→ Prompt: Tally the lines in the data below in which the word "Left" occurs, then give only the total.
Segment Open
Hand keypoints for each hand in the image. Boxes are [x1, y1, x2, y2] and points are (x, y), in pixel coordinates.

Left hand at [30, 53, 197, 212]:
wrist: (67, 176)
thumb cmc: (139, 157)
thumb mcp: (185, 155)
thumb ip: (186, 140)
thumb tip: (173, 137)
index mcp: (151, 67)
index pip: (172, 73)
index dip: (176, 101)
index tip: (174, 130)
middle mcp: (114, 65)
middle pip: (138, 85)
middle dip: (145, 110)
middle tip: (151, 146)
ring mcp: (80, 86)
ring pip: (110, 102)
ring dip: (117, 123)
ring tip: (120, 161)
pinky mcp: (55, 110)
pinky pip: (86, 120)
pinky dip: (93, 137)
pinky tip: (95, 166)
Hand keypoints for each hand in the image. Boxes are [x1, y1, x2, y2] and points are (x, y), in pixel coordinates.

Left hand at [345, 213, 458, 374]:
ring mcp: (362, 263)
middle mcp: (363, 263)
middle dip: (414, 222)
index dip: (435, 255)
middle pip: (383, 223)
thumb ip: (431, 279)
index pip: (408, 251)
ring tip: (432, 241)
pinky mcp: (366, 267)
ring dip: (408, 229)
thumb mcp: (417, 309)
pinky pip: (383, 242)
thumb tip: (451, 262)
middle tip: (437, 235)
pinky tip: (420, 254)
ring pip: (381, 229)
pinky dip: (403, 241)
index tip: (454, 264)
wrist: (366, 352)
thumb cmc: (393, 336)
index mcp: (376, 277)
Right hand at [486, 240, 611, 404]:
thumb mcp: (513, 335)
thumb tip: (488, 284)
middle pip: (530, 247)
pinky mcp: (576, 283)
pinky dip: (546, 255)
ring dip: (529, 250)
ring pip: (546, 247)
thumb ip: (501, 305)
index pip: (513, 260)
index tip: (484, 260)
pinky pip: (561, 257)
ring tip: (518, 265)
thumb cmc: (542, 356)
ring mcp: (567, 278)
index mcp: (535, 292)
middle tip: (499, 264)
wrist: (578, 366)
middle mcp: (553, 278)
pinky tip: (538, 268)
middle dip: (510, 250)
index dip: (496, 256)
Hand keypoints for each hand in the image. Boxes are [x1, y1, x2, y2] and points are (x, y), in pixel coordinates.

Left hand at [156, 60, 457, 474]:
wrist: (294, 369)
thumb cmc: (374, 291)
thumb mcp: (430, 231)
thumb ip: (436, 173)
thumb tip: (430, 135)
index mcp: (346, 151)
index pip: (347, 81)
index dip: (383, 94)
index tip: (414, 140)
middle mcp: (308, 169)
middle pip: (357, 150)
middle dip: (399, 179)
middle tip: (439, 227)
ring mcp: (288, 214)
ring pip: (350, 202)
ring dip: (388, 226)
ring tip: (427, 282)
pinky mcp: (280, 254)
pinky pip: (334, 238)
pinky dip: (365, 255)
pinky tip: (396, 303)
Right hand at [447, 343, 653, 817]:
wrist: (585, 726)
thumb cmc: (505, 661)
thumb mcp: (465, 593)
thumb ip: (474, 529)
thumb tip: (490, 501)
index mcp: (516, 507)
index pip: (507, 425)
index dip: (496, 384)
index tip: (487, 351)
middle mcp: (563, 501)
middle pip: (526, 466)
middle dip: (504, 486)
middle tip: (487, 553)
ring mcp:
Segment Closed
Segment Open
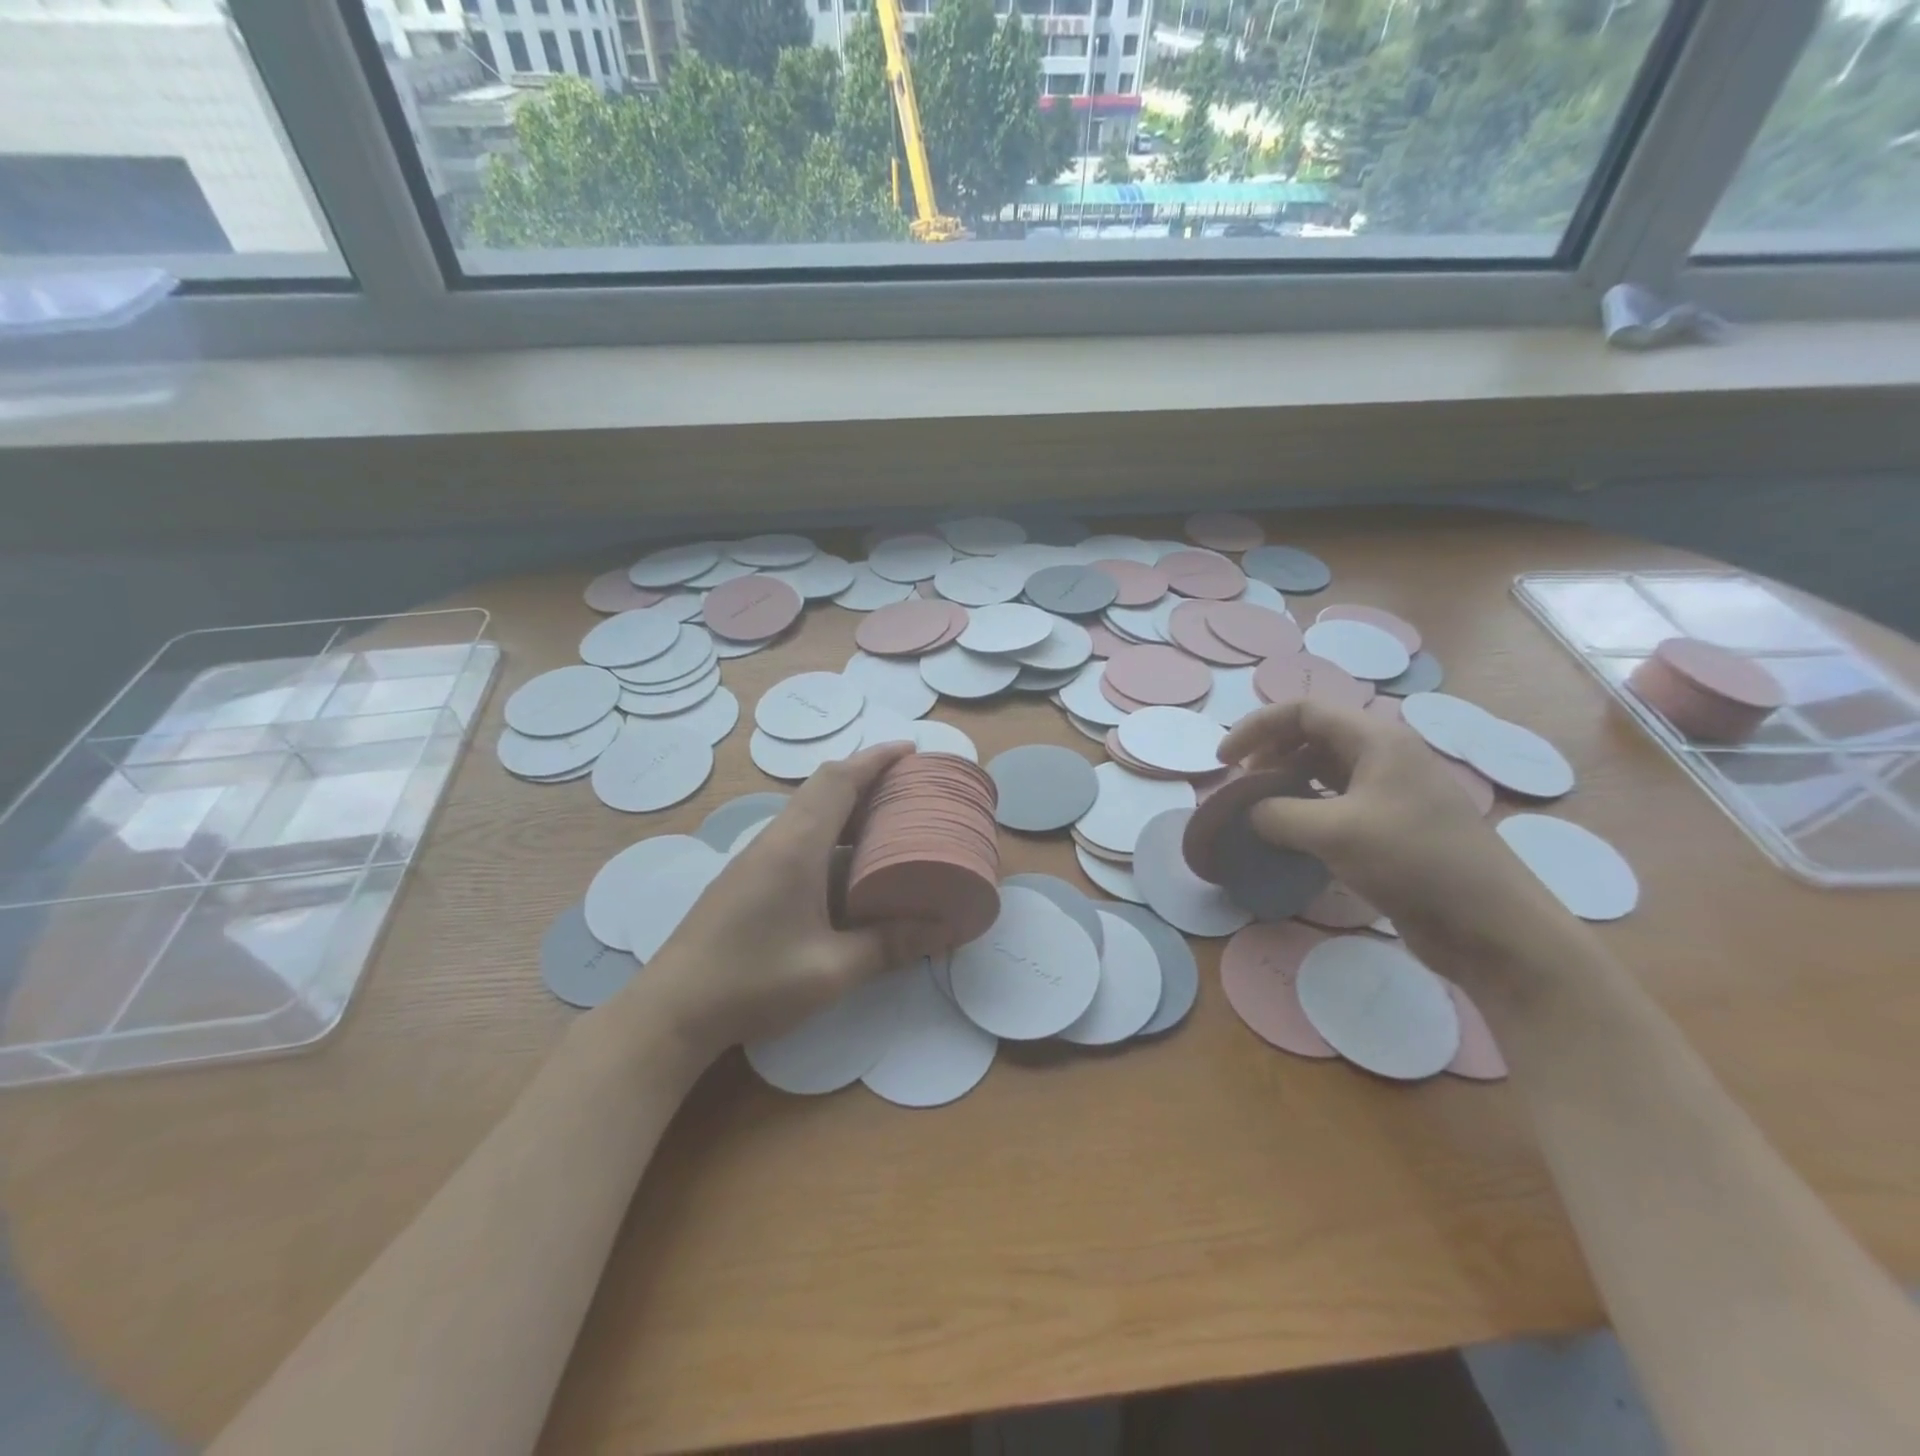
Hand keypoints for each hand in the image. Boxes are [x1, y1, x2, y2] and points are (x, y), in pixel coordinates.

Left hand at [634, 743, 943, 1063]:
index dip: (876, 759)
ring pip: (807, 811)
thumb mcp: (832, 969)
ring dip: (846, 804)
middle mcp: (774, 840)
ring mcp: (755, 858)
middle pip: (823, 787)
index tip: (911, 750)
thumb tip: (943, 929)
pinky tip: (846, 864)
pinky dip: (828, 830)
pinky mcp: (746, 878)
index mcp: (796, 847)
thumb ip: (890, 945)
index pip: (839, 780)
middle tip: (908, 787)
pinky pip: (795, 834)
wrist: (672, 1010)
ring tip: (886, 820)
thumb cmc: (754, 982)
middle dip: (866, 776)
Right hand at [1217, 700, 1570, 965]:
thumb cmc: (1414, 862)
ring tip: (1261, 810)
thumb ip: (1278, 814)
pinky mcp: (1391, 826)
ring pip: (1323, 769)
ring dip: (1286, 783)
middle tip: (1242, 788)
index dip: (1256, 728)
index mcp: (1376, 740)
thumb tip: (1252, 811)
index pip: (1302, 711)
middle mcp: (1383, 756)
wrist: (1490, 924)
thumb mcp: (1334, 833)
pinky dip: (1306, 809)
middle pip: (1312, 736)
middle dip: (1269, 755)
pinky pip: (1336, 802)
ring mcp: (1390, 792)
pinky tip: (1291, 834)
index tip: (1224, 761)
Segment Closed
Segment Open
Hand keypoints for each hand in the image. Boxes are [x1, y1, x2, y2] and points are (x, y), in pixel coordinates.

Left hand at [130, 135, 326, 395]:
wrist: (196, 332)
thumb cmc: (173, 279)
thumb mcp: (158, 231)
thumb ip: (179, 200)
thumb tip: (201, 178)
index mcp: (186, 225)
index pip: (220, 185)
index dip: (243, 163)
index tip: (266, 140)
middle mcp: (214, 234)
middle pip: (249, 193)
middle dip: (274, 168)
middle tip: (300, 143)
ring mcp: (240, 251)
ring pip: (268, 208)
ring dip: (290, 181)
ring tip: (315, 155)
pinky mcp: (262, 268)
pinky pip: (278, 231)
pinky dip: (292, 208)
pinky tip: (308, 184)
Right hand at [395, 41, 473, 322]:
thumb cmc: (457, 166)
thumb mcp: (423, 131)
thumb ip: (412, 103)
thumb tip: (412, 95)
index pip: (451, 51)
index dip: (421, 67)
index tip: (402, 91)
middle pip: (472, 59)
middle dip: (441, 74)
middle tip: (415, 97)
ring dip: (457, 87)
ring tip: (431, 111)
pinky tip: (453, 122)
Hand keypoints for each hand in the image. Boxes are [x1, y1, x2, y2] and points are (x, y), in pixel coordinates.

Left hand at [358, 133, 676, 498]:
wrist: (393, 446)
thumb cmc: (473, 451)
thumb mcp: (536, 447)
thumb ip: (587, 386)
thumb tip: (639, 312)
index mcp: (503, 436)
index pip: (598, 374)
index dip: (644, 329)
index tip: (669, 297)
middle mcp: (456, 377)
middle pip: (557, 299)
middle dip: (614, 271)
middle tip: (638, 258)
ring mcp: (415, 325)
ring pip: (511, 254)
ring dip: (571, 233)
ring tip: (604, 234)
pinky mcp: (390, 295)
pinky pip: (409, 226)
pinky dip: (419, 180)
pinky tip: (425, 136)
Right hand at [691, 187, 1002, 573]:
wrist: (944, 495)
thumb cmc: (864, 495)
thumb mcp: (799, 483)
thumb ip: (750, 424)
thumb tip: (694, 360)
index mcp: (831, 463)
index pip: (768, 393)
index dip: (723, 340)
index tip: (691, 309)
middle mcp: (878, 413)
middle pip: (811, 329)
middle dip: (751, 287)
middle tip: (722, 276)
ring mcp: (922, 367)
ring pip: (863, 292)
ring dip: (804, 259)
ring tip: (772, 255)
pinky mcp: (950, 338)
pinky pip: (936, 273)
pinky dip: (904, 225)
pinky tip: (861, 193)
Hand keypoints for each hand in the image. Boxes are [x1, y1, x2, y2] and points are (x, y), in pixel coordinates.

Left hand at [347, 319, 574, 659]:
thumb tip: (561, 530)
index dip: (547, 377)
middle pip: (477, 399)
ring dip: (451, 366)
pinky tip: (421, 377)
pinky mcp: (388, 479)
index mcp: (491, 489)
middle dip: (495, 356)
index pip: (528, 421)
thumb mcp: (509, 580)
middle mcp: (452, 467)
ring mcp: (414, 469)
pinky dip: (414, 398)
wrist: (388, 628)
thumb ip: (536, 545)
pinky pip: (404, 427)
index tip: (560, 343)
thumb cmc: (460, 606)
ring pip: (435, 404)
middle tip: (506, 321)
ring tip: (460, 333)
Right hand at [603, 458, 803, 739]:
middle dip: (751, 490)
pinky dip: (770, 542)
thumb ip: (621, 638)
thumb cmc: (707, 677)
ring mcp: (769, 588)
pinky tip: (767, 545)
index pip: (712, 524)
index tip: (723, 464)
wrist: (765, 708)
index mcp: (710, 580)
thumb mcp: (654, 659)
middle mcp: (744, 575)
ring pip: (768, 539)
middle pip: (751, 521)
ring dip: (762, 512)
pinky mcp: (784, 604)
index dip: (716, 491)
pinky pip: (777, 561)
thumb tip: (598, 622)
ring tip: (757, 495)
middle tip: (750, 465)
Segment Closed
→ The completed task: 7